むしろ、私たちが考えるべきは、「どんな社会においても、同じ状況におかれても、人によって幸せにも感じれば、不幸にも感じる」という、その「違い」の意味なのではないだろうか。

たとえば、「地位や名誉や財産」が与えられても、それで幸せになる人もいれば、不幸になる人もいる。「天才的な知能」や「美貌」が与えられたとしても、やはり同じだ。

ならば、私たちが考えるべきは「どんな条件を与えられても」、その条件のなかで精一杯「前向きに生きる」ことのできる人間であること、なのではないか。そうなることこそが、「幸せ」の秘訣なのではないだろうか。
「地位や名誉や財産」や「天才的な知能」や「美貌」などではなく、「万能の科学」でも、それからの解放でもなく、人が「幸せ」になるために必要なものとは、何なのか。
それは多分、それぞれに与えられた条件のなかで、せいいっぱい「自他の幸福」を求めることのできる人が、結局、そのままで「幸福」なのではないだろうか。

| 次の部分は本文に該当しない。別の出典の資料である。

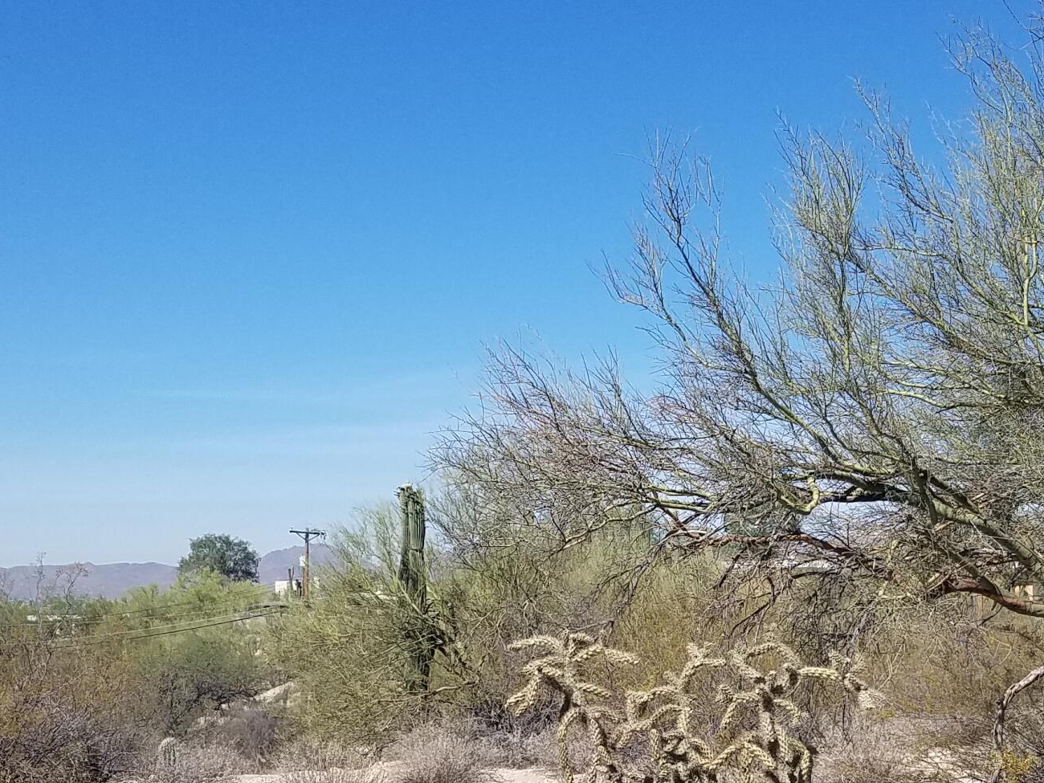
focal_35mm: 60
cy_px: 584
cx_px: 643
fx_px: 1810
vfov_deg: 24.2
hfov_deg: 32.1
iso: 50
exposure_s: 1/3552
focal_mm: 4.2
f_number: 1.7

『ランド』を読んで思ったことは、「幸せ」とは「外在的条件」によって規定されるものではなく、「外在的条件」を超えて行こうとする「主体性」の方にこそあるのではないか、ということだ。
「幸福の地」とは、目指すべき遥かな場所であると同時に、それを目指して懸命に歩む者の、その立っている今という場所こそが「幸福の地」なのではないか。

これが、私の「とりあえずの回答」である。